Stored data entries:

+ + + +

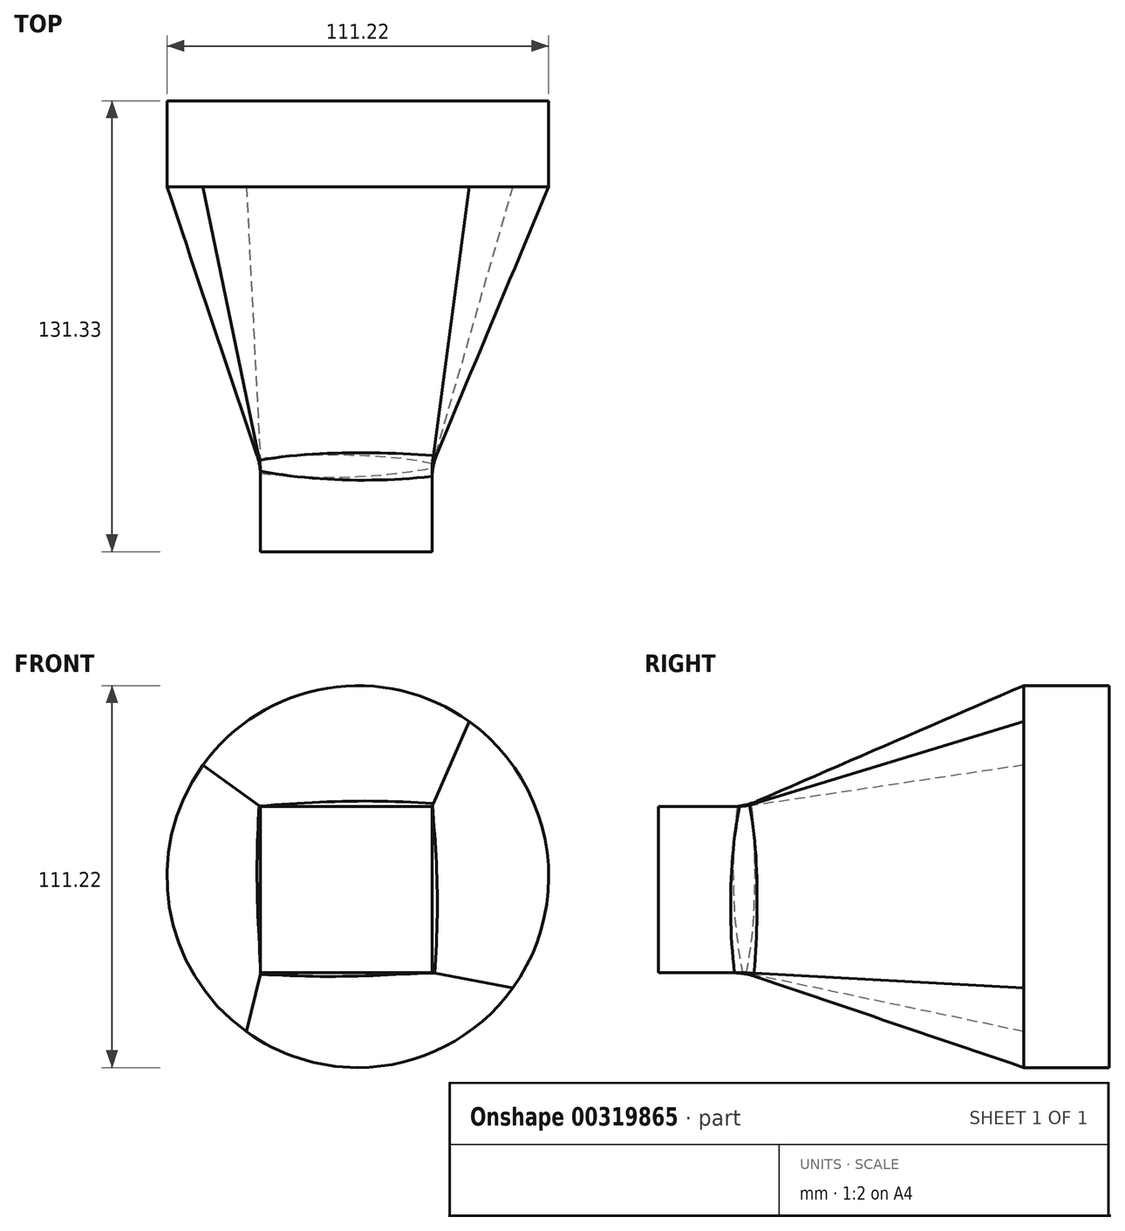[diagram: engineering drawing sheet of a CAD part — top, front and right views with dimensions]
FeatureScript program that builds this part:
annotation { "Feature Type Name" : "Feature", "Feature Type Description" : "" }
export const myFeature = defineFeature(function(context is Context, id is Id, definition is map)
    precondition{}
    {
        {
            var Q0;
            Q0=qCreatedBy(makeId("Front.planeOp"),FACE);
            var sketch = newSketch(context, id + "F0", { "sketchPlane" : qUnion([Q0])});
            skCircle(sketch, "E0", {"center": v(0, 0) * mm, "radius": 55.6 * mm});
            skLineSegment(sketch, "E1.bottom", {"start": v(-28.32, 20.35) * mm, "end": v(21.6, 20.35) * mm});
            skLineSegment(sketch, "E1.top", {"start": v(-28.32, -28) * mm, "end": v(21.6, -28) * mm});
            skLineSegment(sketch, "E1.left", {"start": v(-28.32, 20.35) * mm, "end": v(-28.32, -28) * mm});
            skLineSegment(sketch, "E1.right", {"start": v(21.6, 20.35) * mm, "end": v(21.6, -28) * mm});
            skSolve(sketch);
        }
        {
            var Q0;
            Q0=makeQuery(id+"F0.imprint","IMPRINT",FACE,{"disambiguationData":[TD([[makeQuery(id+"F0.imprint","IMPRINT",EDGE,{"derivedFrom":sQuery(id+"F0.wireOp",EDGE,"E1.bottom")}),-1.0]])]});
            extrude(context, id + "F1", {"entities" : qUnion([Q0]), "depth" : 25 * mm});
        }
        {
            var Q0;
            Q0=makeQuery(id+"F0.imprint","IMPRINT",FACE,{"disambiguationData":[TD([[makeQuery(id+"F0.imprint","IMPRINT",EDGE,{"derivedFrom":sQuery(id+"F0.wireOp",EDGE,"E0")}),1.0]])]});
            var Q1;
            Q1=makeQuery(id+"F0.imprint","IMPRINT",FACE,{"disambiguationData":[TD([[makeQuery(id+"F0.imprint","IMPRINT",EDGE,{"derivedFrom":sQuery(id+"F0.wireOp",EDGE,"E1.bottom")}),-1.0]])]});
            extrude(context, id + "F2", {"entities" : qUnion([Q0, Q1]), "oppositeDirection" : true, "depth" : 25 * mm});
        }
        {
            var Q0;
            Q0=makeQuery(id+"F1.opExtrude","SWEPT_BODY",BODY,{"disambiguationData":[OSD([sQuery(id+"F0.wireOp",EDGE,"E1.bottom"),sQuery(id+"F0.wireOp",EDGE,"E1.top"),sQuery(id+"F0.wireOp",EDGE,"E1.left"),sQuery(id+"F0.wireOp",EDGE,"E1.right")])]});
            transform(context, id + "F3", {"entities" : qUnion([Q0]), "transformType" : TransformType.TRANSLATION_3D, "dx" : 0 * mm, "dy" : -81.33 * mm, "dz" : 0 * mm, "makeCopy" : false});
        }
        {
            var Q1;
            Q1=makeQuery(id+"F2.opExtrude","CAP_FACE",FACE,{"disambiguationData":[OSD([sQuery(id+"F0.wireOp",EDGE,"E0")])],"isStart":true});
            var Q2;
            Q2=makeQuery(id+"F1.opExtrude","CAP_FACE",FACE,{"disambiguationData":[OSD([sQuery(id+"F0.wireOp",EDGE,"E1.bottom"),sQuery(id+"F0.wireOp",EDGE,"E1.top"),sQuery(id+"F0.wireOp",EDGE,"E1.left"),sQuery(id+"F0.wireOp",EDGE,"E1.right")])],"isStart":true});
            loft(context, id + "F4", {"operationType" : NewBodyOperationType.ADD, "sheetProfilesArray" : [{ "sheetProfileEntities" : qUnion([Q1]) }, { "sheetProfileEntities" : qUnion([Q2]) }]});
        }
        {
            var Q0;
            {var subQ0=sQuery(id+"F0.wireOp",EDGE,"E1.left");Q0=makeQuery(id+"F4.boolean.opBoolean","MERGE",EDGE,{"derivedFrom":[makeQuery(id+"F1.opExtrude","CAP_EDGE",EDGE,{"disambiguationData":[OSD([subQ0])],"isStart":true}),makeQuery(id+"F4.opLoft","MID_CAP_EDGE",EDGE,{"disambiguationData":[OSD([sQuery(id+"F0.wireOp",EDGE,"E1.bottom"),sQuery(id+"F0.wireOp",EDGE,"E1.top"),subQ0])],"capPos":1.0})]});}
            var Q1;
            {var subQ0=sQuery(id+"F0.wireOp",EDGE,"E1.right");Q1=makeQuery(id+"F4.boolean.opBoolean","MERGE",EDGE,{"derivedFrom":[makeQuery(id+"F1.opExtrude","CAP_EDGE",EDGE,{"disambiguationData":[OSD([subQ0])],"isStart":true}),makeQuery(id+"F4.opLoft","MID_CAP_EDGE",EDGE,{"disambiguationData":[OSD([sQuery(id+"F0.wireOp",EDGE,"E1.bottom"),sQuery(id+"F0.wireOp",EDGE,"E1.top"),subQ0])],"capPos":1.0})]});}
            var Q2;
            {var subQ0=sQuery(id+"F0.wireOp",EDGE,"E1.bottom");Q2=makeQuery(id+"F4.boolean.opBoolean","MERGE",EDGE,{"derivedFrom":[makeQuery(id+"F1.opExtrude","CAP_EDGE",EDGE,{"disambiguationData":[OSD([subQ0])],"isStart":true}),makeQuery(id+"F4.opLoft","MID_CAP_EDGE",EDGE,{"disambiguationData":[OSD([subQ0,sQuery(id+"F0.wireOp",EDGE,"E1.left"),sQuery(id+"F0.wireOp",EDGE,"E1.right")])],"capPos":1.0})]});}
            var Q3;
            {var subQ0=sQuery(id+"F0.wireOp",EDGE,"E1.top");Q3=makeQuery(id+"F4.boolean.opBoolean","MERGE",EDGE,{"derivedFrom":[makeQuery(id+"F1.opExtrude","CAP_EDGE",EDGE,{"disambiguationData":[OSD([subQ0])],"isStart":true}),makeQuery(id+"F4.opLoft","MID_CAP_EDGE",EDGE,{"disambiguationData":[OSD([subQ0,sQuery(id+"F0.wireOp",EDGE,"E1.left"),sQuery(id+"F0.wireOp",EDGE,"E1.right")])],"capPos":1.0})]});}
            fillet(context, id + "F5", {"entities" : qUnion([Q0, Q1, Q2, Q3]), "radius" : 20 * mm, "tangentPropagation" : true, "allowEdgeOverflow" : false});
        }
    });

+ + + +

# WRITTEN PROBLEM
List each line above that contains the string "radius".

# RESPONSE
            skCircle(sketch, "E0", {"center": v(0, 0) * mm, "radius": 55.6 * mm});
            fillet(context, id + "F5", {"entities" : qUnion([Q0, Q1, Q2, Q3]), "radius" : 20 * mm, "tangentPropagation" : true, "allowEdgeOverflow" : false});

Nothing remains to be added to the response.